=== Section Start ===

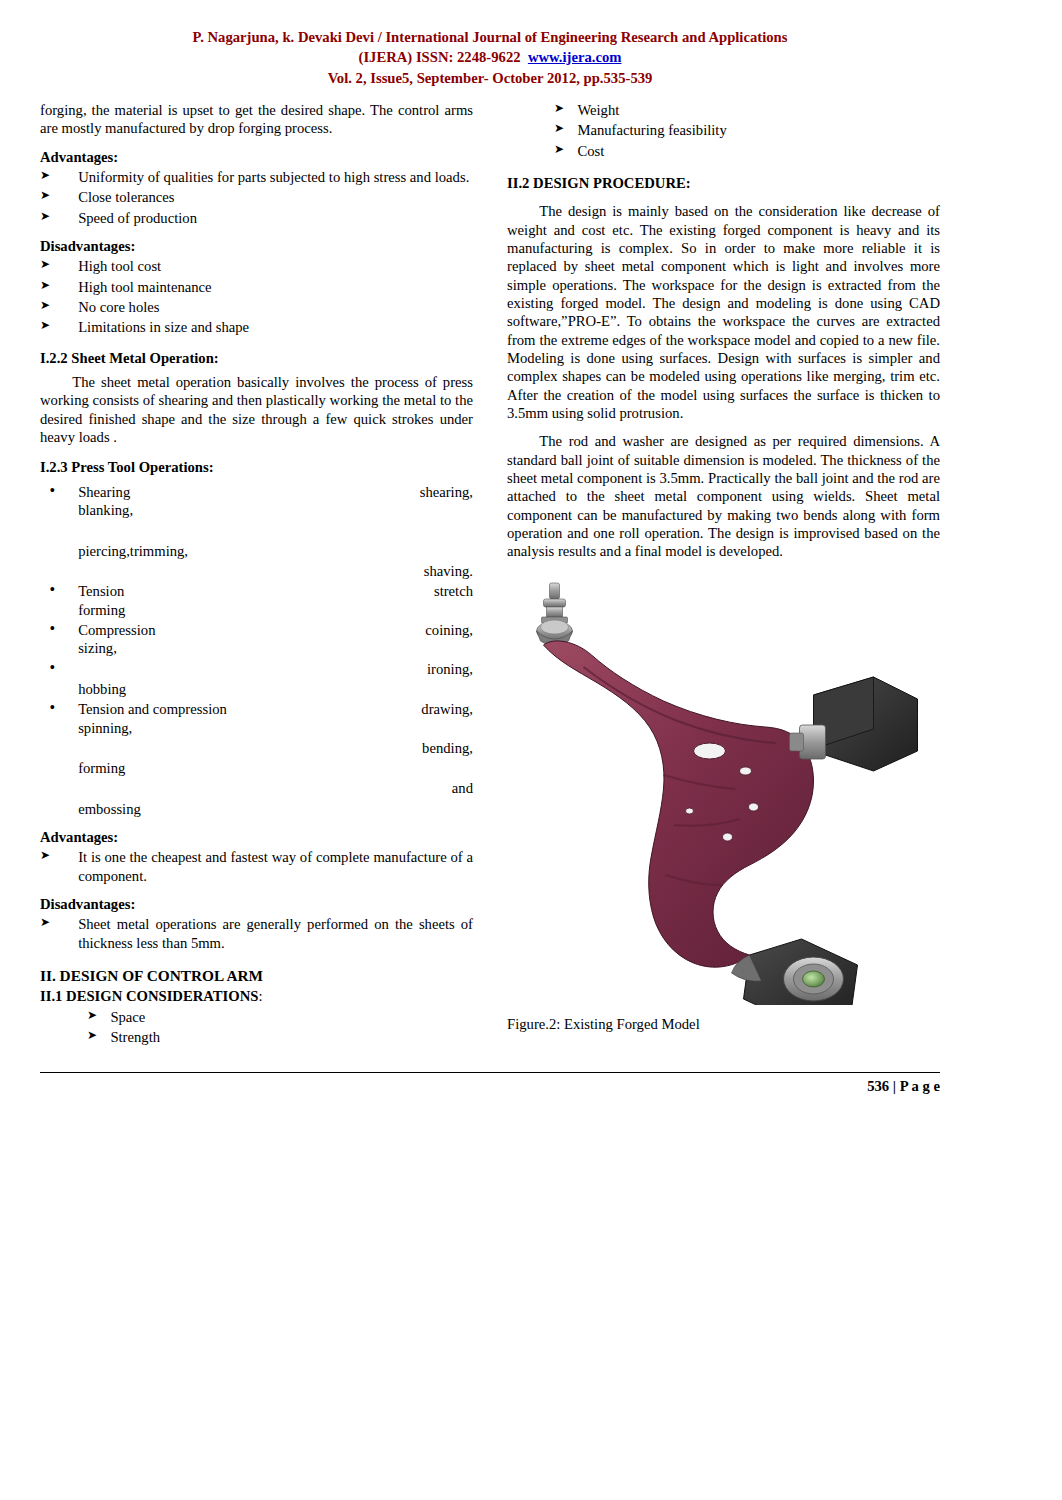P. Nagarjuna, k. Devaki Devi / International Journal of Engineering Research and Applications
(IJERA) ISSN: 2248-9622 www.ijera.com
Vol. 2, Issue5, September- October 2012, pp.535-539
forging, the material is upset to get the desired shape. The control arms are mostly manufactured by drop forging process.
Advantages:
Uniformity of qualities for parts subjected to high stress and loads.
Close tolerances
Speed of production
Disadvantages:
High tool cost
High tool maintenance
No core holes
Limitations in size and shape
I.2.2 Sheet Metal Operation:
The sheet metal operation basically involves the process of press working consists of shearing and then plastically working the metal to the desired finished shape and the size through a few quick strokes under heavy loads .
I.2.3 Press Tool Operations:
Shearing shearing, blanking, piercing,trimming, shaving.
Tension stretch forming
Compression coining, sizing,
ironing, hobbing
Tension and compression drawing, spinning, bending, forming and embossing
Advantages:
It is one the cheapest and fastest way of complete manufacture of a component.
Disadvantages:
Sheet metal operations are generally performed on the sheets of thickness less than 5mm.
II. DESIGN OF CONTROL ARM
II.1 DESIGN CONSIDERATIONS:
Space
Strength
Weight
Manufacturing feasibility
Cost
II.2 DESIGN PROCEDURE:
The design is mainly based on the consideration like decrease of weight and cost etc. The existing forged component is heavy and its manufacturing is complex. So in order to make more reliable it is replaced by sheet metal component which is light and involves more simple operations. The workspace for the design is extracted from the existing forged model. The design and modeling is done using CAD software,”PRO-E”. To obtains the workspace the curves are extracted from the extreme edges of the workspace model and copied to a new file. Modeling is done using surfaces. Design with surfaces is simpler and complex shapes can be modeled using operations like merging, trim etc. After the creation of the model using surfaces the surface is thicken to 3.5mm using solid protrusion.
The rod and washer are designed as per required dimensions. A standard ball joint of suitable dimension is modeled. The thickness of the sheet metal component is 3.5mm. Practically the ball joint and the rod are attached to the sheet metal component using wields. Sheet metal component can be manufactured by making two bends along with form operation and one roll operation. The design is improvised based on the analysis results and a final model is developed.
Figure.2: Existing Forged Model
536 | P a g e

=== Section End ===

**Assigned task:**
Retype exactly the lines above, from the one with "Limitations in size and shape" through the one with "I.2.3 Press Tool", inclusive.

**Exercise response:**
Limitations in size and shape
I.2.2 Sheet Metal Operation:
The sheet metal operation basically involves the process of press working consists of shearing and then plastically working the metal to the desired finished shape and the size through a few quick strokes under heavy loads .
I.2.3 Press Tool Operations:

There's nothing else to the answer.